NY, NJ and Conn. Affordable Housing Leaders Tout Buildouts and Renovations

 

Maximizing affordable multifamily housing will require new policies and new voluntary practices, according to panelists on a recent Regional Plan Association webinar.

The nonprofit civic organization’s event—Creating Opportunity for All: Building the Housing We Need—brought together development, financial and academic experts to weigh in on expanding options for low- and moderate-income residents. The panel shared thoughts on what they are doing—or would like to see done—for successful multifamily developments.

Hugh Frater, chairman of Vessel Technologies, a modular multifamily housing builder, would like to see the tri-state area adopt Appendix N of the International Building Code.

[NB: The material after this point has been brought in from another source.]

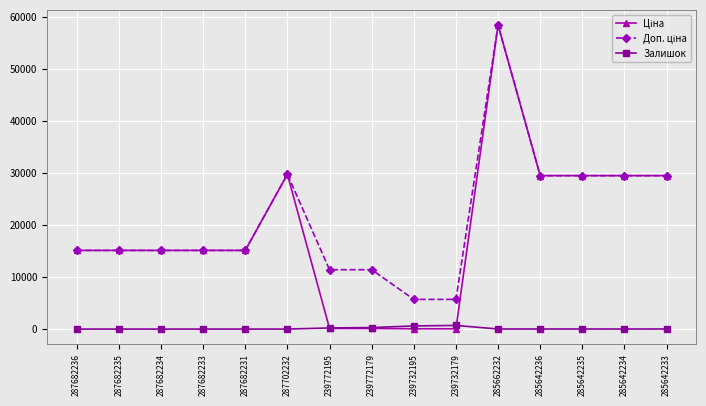

How many distinct data groups are displayed?

3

He said the policy change would allow a single pre-approved building design to be adopted across different municipalities without repeated review. The company is familiar with navigating different review processes, with several developments underway in Connecticut and one six-unit building in Trenton, N.J. He noted how reducing duplicate reviews could lower construction costs.

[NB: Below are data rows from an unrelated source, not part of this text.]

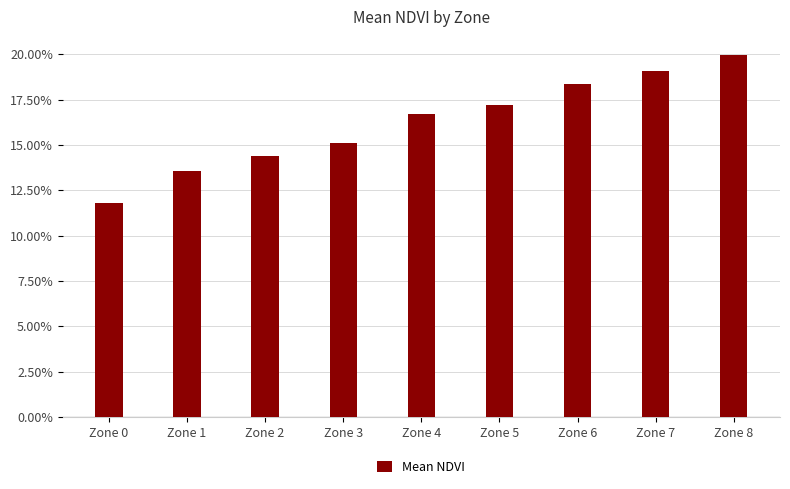

Rank the categories by value from lowest to highest.

Zone 0, Zone 1, Zone 2, Zone 3, Zone 4, Zone 5, Zone 6, Zone 7, Zone 8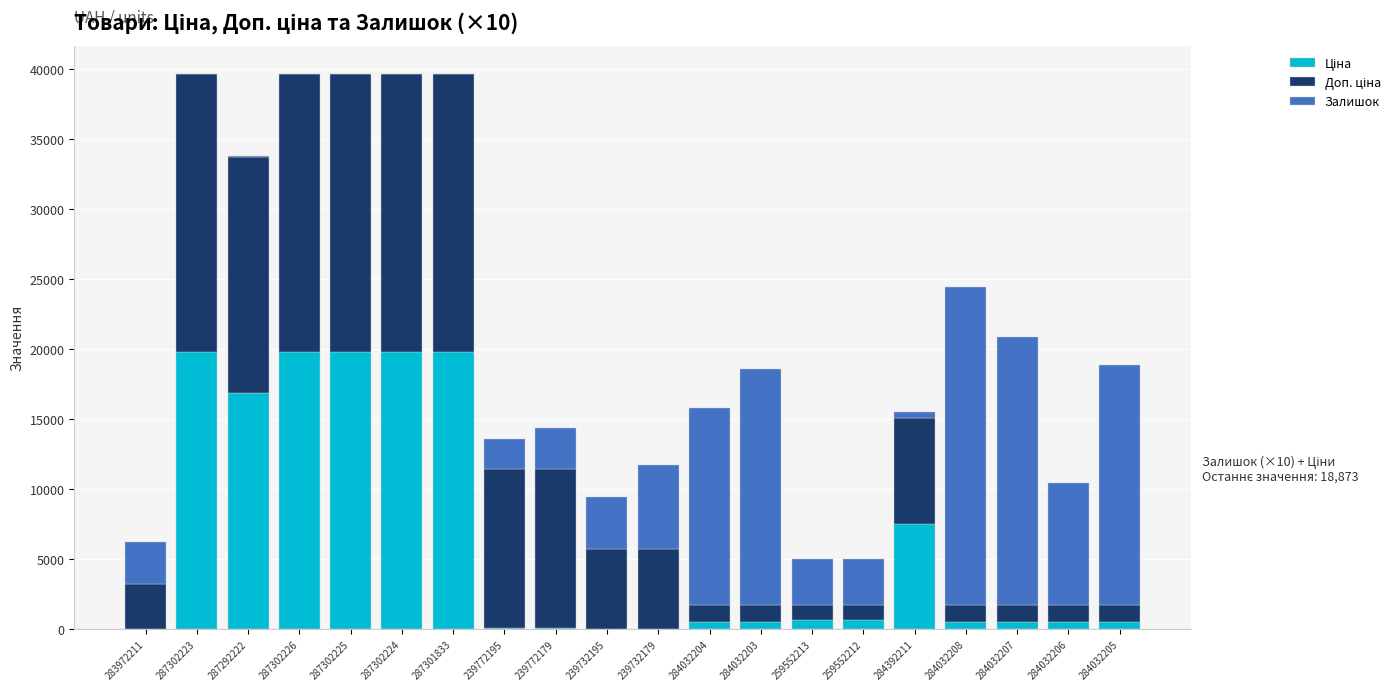

What is the total value across all series at 287302225?

39662.1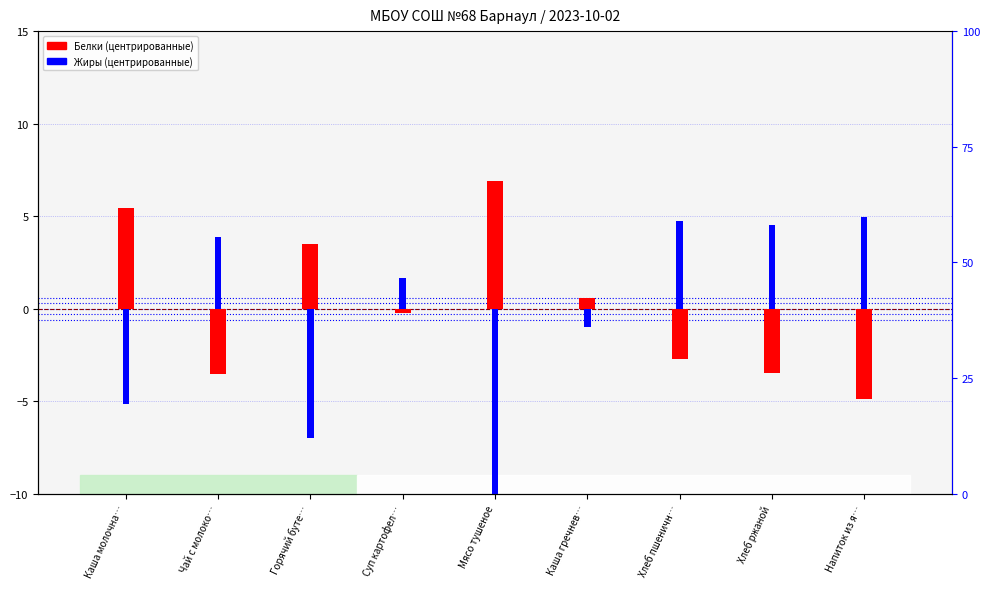

Are the bars grouped side by side (vs. stacked)?

Yes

Organizations looking to build can also find success in engaging with local communities. Bedford Stuyvesant Restoration Corp., a nonprofit dedicated to investing in communities and a real estate holding corporation, is beginning a multi-year update of Restoration Plaza in Brooklyn. The work aims to create about 1,000 housing units, as well as community space, including retail, office and cultural centers on property the organization has owned since 1968.

Restoration is not required to go through New York City’s Uniform Land Use Review Procedure community engagement. But the team has still met with the local community board and will continue to do so as the project evolves to ensure nearby residents are on board, said Blondel Pinnock, organization president and CEO.

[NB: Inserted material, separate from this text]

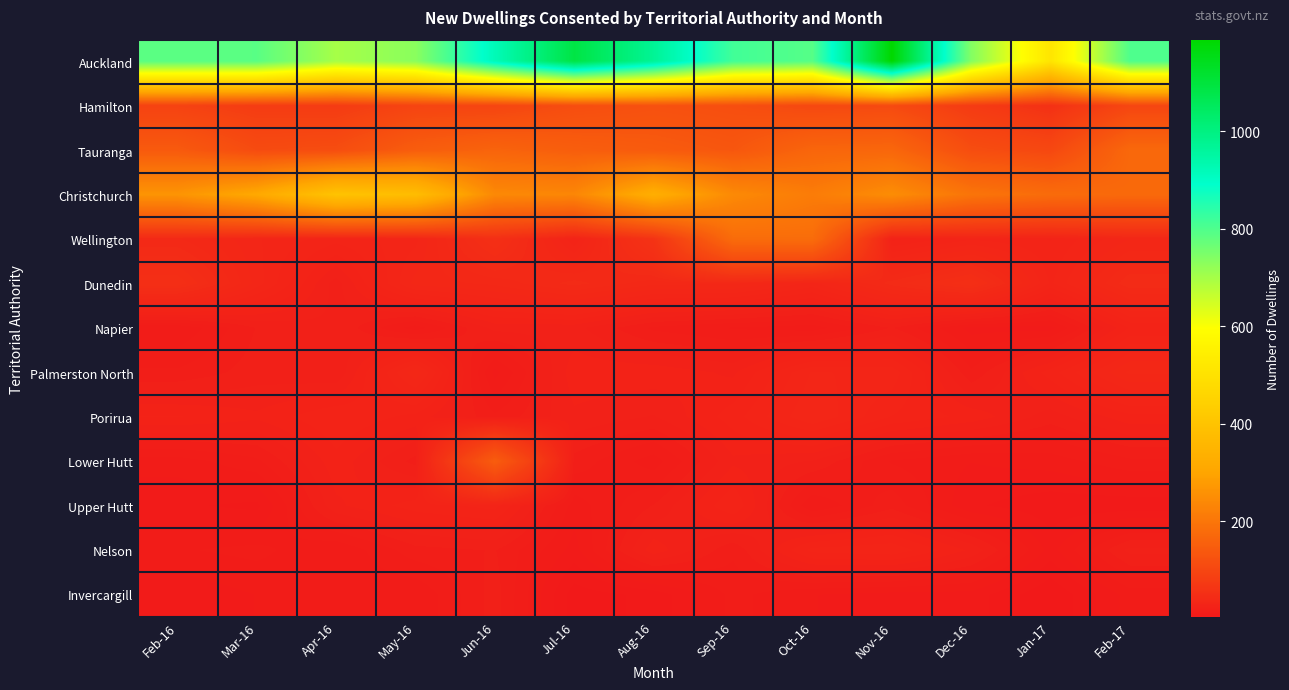

How many distinct data groups are displayed?

13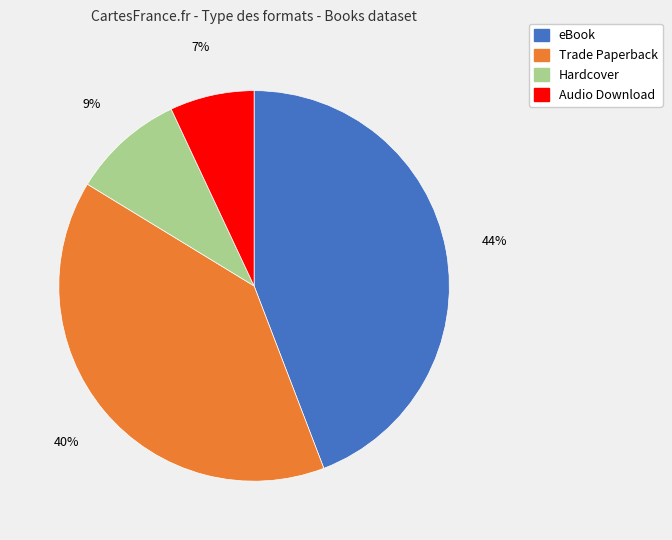

How many slices are in this pie chart?

4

“In neighborhoods like Bed Stuy, there’s been a long history that informs how development is received,” Pinnock said.

Existing affordable housing could be made more accessible by helping landlords who can’t afford repairs. While lower-income homeowners struggle to budget for necessary maintenance, the same is true for smaller, long-term landlords who offer affordable units, said Diana Hernandez, associate professor of sociomedical sciences at Columbia University. Owners might have to give up those units as a result. Restoration has come to run small apartment buildings for this exact reason—because local landlords could not afford to care for them anymore, said Pinnock.

Finding a way to assist with needed low-income repairs could help keep locally owned buildings in local hands, Hernandez said.

“The preservation of that kind of housing stock is really key to maintaining wealth opportunities from people in those communities,” she added.